Dans ce discours, on remarquait cette phrase que nous reproduisons textuellement dans son sens, sinon dans son texte :

« Messieurs, il faut avoir deux poids et deux mesures. Quand un élève sera royaliste et religieux, il faut lui tout pardonner ; quand il sera libéral, il faut être envers lui de la plus grande sévérité. »

L’emploi de ces deux poids et de ces deux mesures, qui eut un grand retentissement dans les journaux du temps, révolta Méry : il fit contre M. Éliça Gallay une brochure un peu vive, à ce qu’il parait, et cette brochure, comme nous l’avons dit, valut à son auteur huit mois de prison.

Méry n’avait à Marseille aucune ressource ; il avait le commerce en antipathie, il faisait des vers avec la plus grande facilité, et il jouait aux dames en joueur de première force.

Il ne fallait pas penser au commerce, il ne fallait pas compter sur la poésie : Méry résolut donc d’utiliser le jeu, qui, porté au point où il le possédait, devient un art.

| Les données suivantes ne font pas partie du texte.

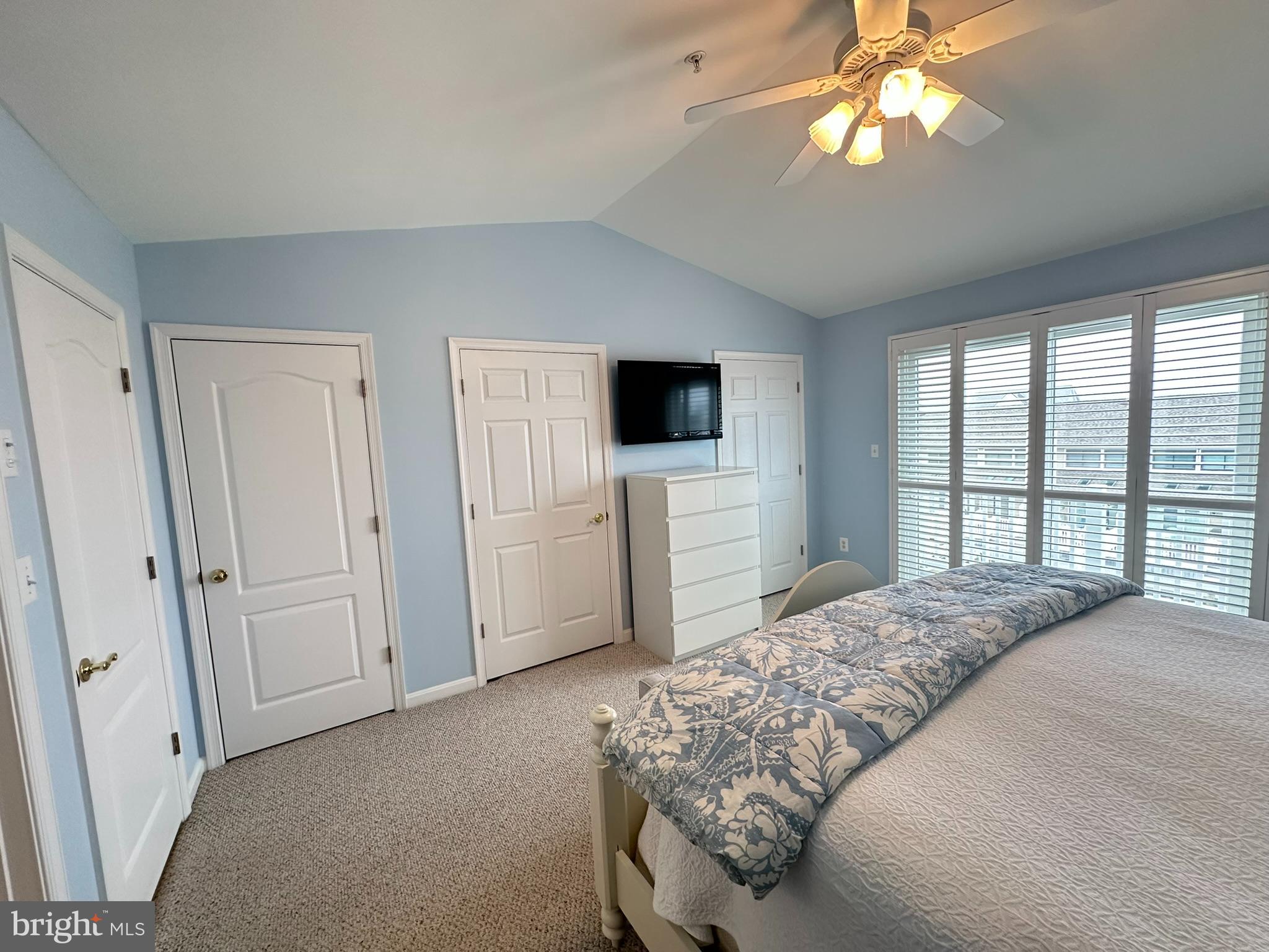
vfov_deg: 85.7
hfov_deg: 102.1
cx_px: 634
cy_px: 476
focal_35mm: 14
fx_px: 513
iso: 200
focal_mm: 2.22
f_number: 2.2
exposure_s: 1/120
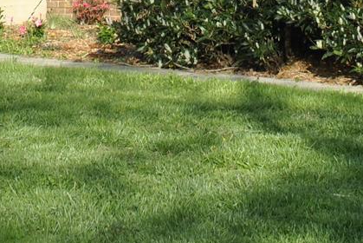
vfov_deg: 7.5
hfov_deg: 11.7
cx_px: 208
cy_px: -254
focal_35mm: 176
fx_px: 1776
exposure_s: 1/160
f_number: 6.3
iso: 100
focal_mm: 24
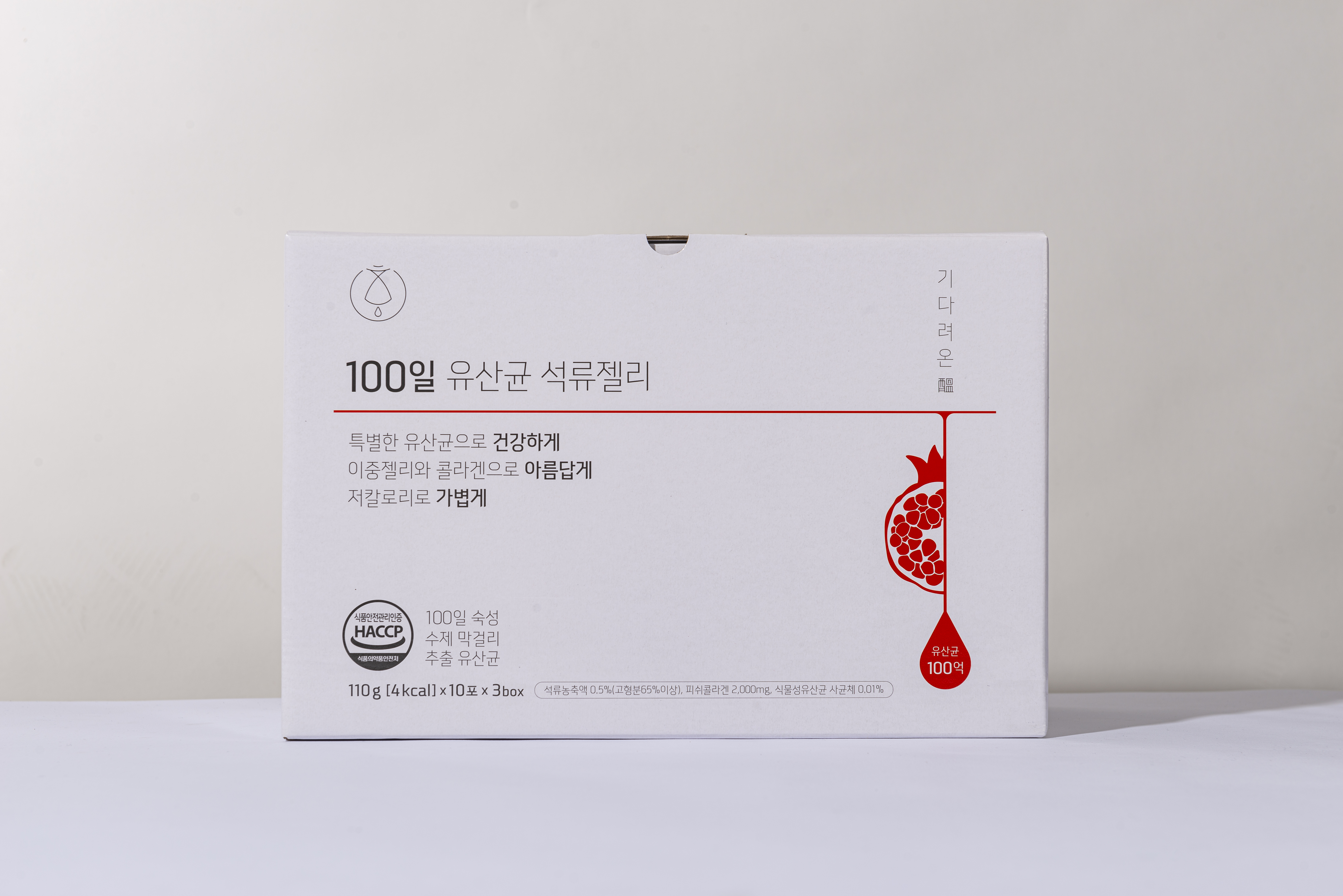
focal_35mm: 70
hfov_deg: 28.8
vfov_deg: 19.5
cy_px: 448
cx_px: 672
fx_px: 2612
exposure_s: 1/160
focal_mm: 70
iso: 50
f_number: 11
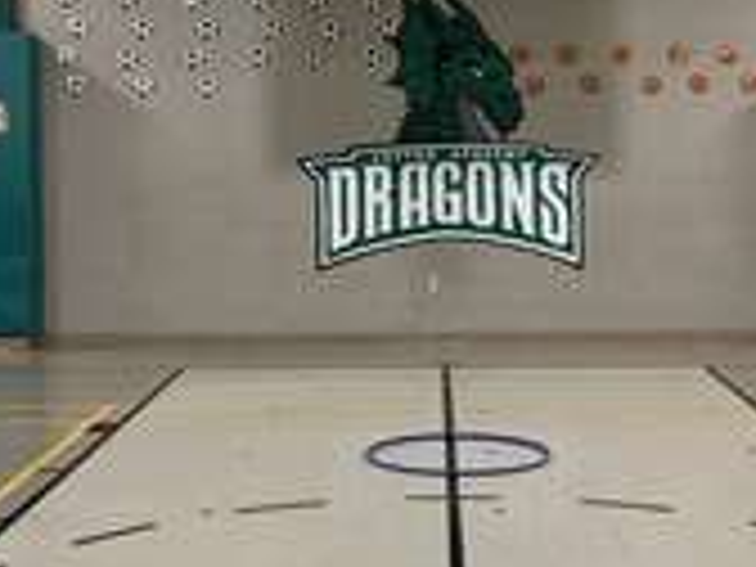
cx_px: 441
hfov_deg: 28.1
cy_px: 212
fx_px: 1507
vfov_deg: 21.3
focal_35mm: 69
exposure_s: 1/15
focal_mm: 4.15
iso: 50
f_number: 2.2
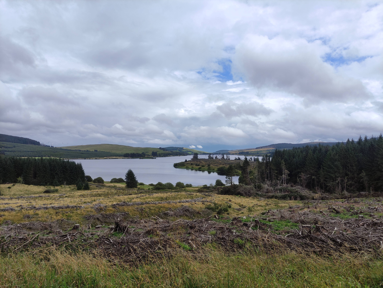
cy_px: 144
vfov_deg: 54.9
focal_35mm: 25
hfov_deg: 69.4
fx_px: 277
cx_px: 192
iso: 100
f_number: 1.89
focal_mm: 5.43
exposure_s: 1/2009
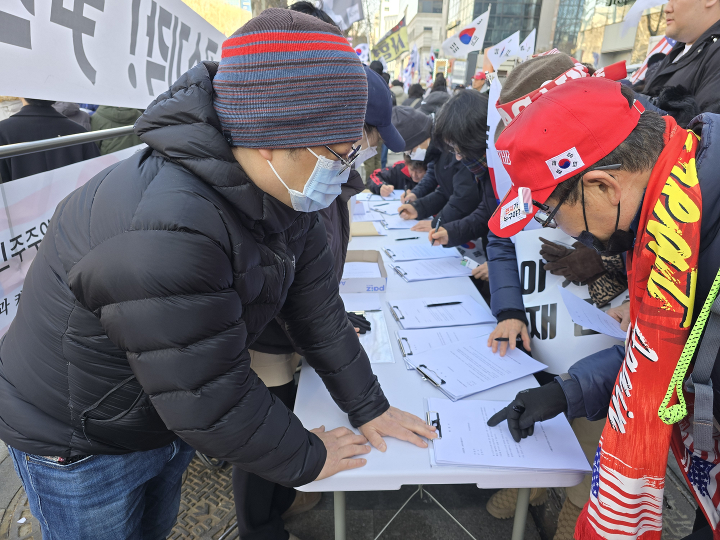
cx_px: 360
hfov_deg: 73.9
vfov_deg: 58.9
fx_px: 478
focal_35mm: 23
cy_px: 270
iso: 50
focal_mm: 6.3
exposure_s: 1/180
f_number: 1.7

Il partit pour Paris dans l’intention d’y vivre en jouant aux dames.

Il y arriva à vingt et un ans, se logea rue des Petits-Augustins, no  11, chez madame Caldairon, avec Achille Vaulabelle, l’auteur des Deux Restaurations, et commença une existence partagée entre l’étude de la géologie sous Cuvier, et le perfectionnement du jeu de dames, avec les premiers amateurs du café Manoury.

Il jouait donc aux dames au café Manoury, et étudiait la géologie au Jardin des Plantes.

En jouant à dix sous la partie, — jamais davantage, — Méry se fit, pendant un an, un revenu de dix francs par jour.